[ESTRATTO DELLA PAGINA]
-------

Adesso che ci siamo lasciati alle spalle anche questa esperienza e un nuovo periodo di prosperità è alle porte, è tornato prepotente il desiderio di attraversare nuovamente gli spazi siderali per vedere di persona quei panorami che fino a non molto tempo fa potevamo usare solo come sfondo virtuale per le nostre olo-connessioni in remoto.

Locandina del film Space Tourist (2009).

Ecco quindi questa edizione della nostra guida turistica, completamente rinnovata e aggiornata al 12021. Un anno a noi caro non solo perché segna la ripartenza dei viaggi spaziali, ma anche perché festeggiamo il 10.750° anniversario della partenza da Venezia (sulla Terra) del giovane Marco Polo alla volta della Cina.

Un racconto di Marco Polo rappresentato nel “Livre des merveilles”, manoscritto del 1410-1412 (Bibliothéque nationale de France).

Abbiamo eletto a nostro nume tutelare l’antico esploratore veneziano, che probabilmente risulterà sconosciuto a molti dei nostri lettori, perché troviamo in lui le caratteristiche che riteniamo importanti in un viaggiatore: la capacità di coniugare uno sguardo stupito e allo stesso tempo attento, l’entusiasmo per la conoscenza e la voglia di condividerla con il racconto, la consapevolezza che il vero senso del viaggio emerge quando si torna a casa e si porta con sé tutto che si è incontrato sulla via. È quello che speriamo di riuscire a fare anche noi, costruendo con le nostre olo-pagine una sorta di Milione galattico. Ci sembra opportuno chiamarlo Il Trilione, dato che la Via Lattea (l’antico nome della Galassia) contiene circa mille miliardi di pianeti noti e mille miliardi, in notazione numerica terrestre, fanno appunto un trilione!

-------

[COMPLETA QUANTO SEGUE]
1. Indica se ciascuna affermazione concorda con l'estratto sulla guida turistica spaziale, rispondendo sì o no e citando le parole decisive: (a) la guida è aggiornata al 12021; (b) Marco Polo partì da Genova; (c) la Via Lattea contiene circa mille miliardi di pianeti noti.
2. Cita dall'estratto sulla guida turistica spaziale il passo da «Ecco quindi questa» a «volta della Cina.».
3. Traduci in inglese questa frase dell'estratto sulla guida turistica spaziale: «Un anno a noi caro non solo perché segna la ripartenza dei viaggi spaziali, ma anche perché festeggiamo il 10.750° anniversario della partenza da Venezia (sulla Terra) del giovane Marco Polo alla volta della Cina.»

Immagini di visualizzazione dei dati
-------

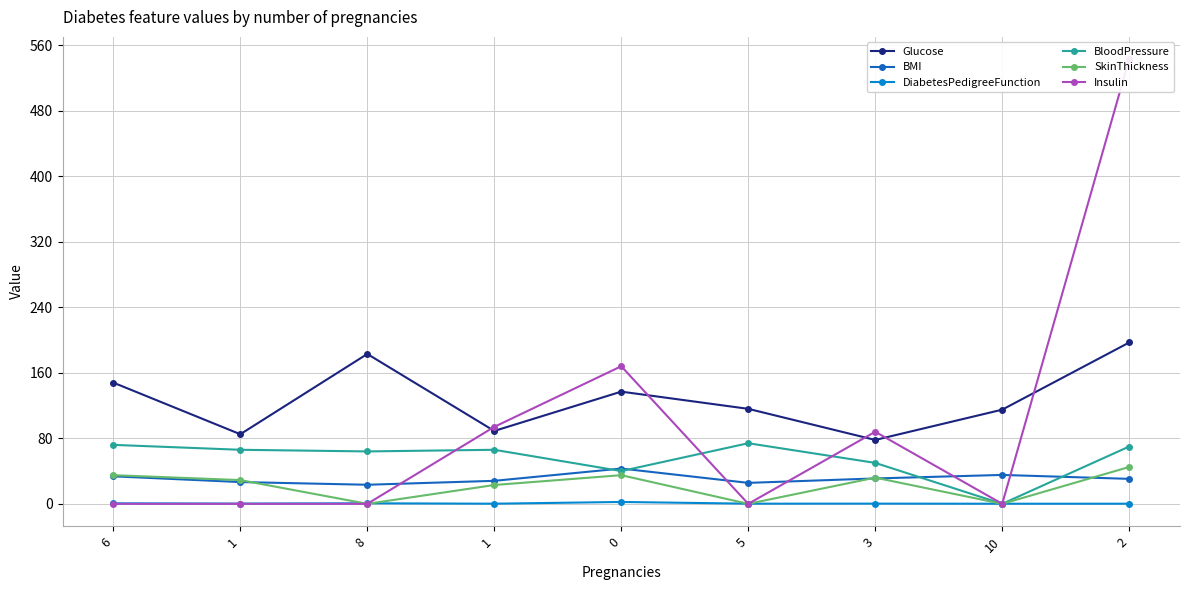

What is the label of the 2nd point from the right?

10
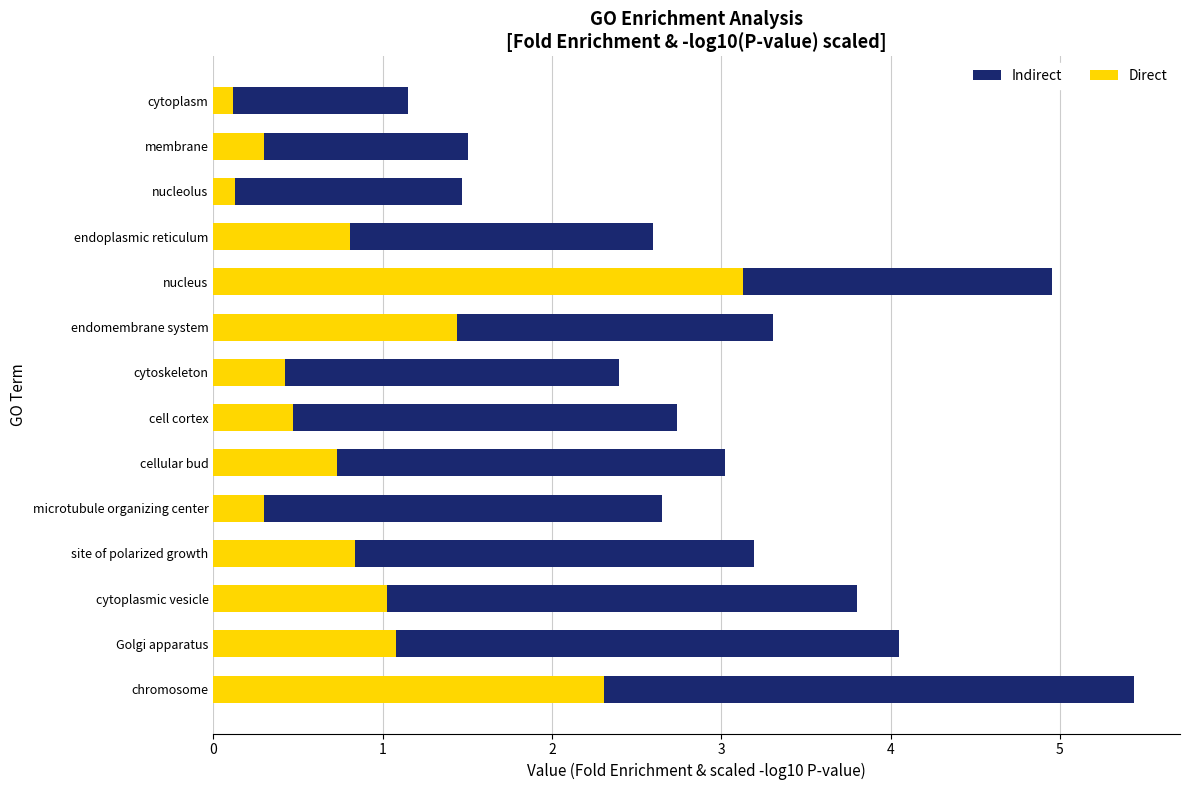

What is the difference between the maximum and minimum values in the Direct series?

3.0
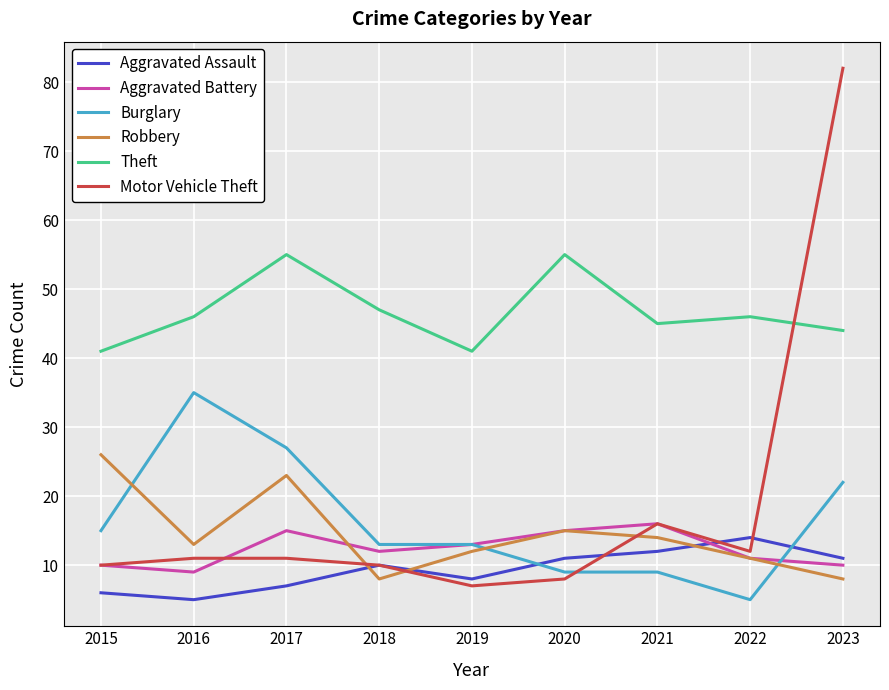

What is the highest value of the Aggravated Assault series?

14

-------

[ELENCO DELLE SOLUZIONI]
1.
(a) Sì: «completamente rinnovata e aggiornata al 12021»
(b) No: «della partenza da Venezia (sulla Terra) del giovane Marco Polo»
(c) Sì: «contiene circa mille miliardi di pianeti noti»

2.
Ecco quindi questa edizione della nostra guida turistica, completamente rinnovata e aggiornata al 12021. Un anno a noi caro non solo perché segna la ripartenza dei viaggi spaziali, ma anche perché festeggiamo il 10.750° anniversario della partenza da Venezia (sulla Terra) del giovane Marco Polo alla volta della Cina.

3. A year dear to us not only because it marks the restart of space travel, but also because we are celebrating the 10,750th anniversary of the departure of young Marco Polo from Venice (on Earth) for China.